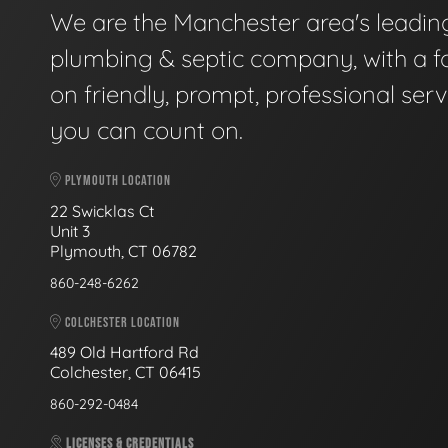
We are the Manchester area's leadin
plumbing & septic company, with a f
on friendly, prompt, professional serv
you can count on.
PLYMOUTH LOCATION
22 Swicklas Ct
Unit 3
Plymouth, CT 06782
860-248-6262
COLCHESTER LOCATION
489 Old Hartford Rd
Colchester, CT 06415
860-292-0484
LICENSES & CREDENTIALS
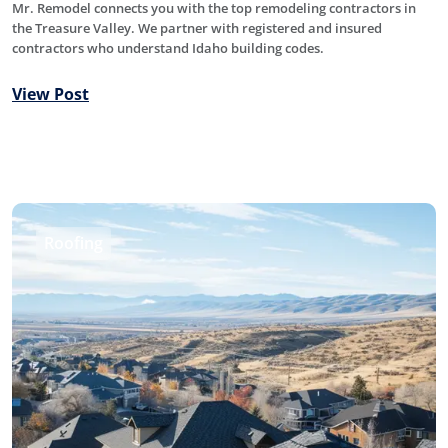
Mr. Remodel connects you with the top remodeling contractors in
the Treasure Valley. We partner with registered and insured
contractors who understand Idaho building codes.
View Post
Roofing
■ ■ ■ ■
- Prompt
Starting where a line contains "Colchester, CT 06415" and finishing at the last line above, set down every line exactly as it reads, with no pictures.

- Expected answer
Colchester, CT 06415
860-292-0484
LICENSES & CREDENTIALS
Mr. Remodel connects you with the top remodeling contractors in
the Treasure Valley. We partner with registered and insured
contractors who understand Idaho building codes.
View Post
Roofing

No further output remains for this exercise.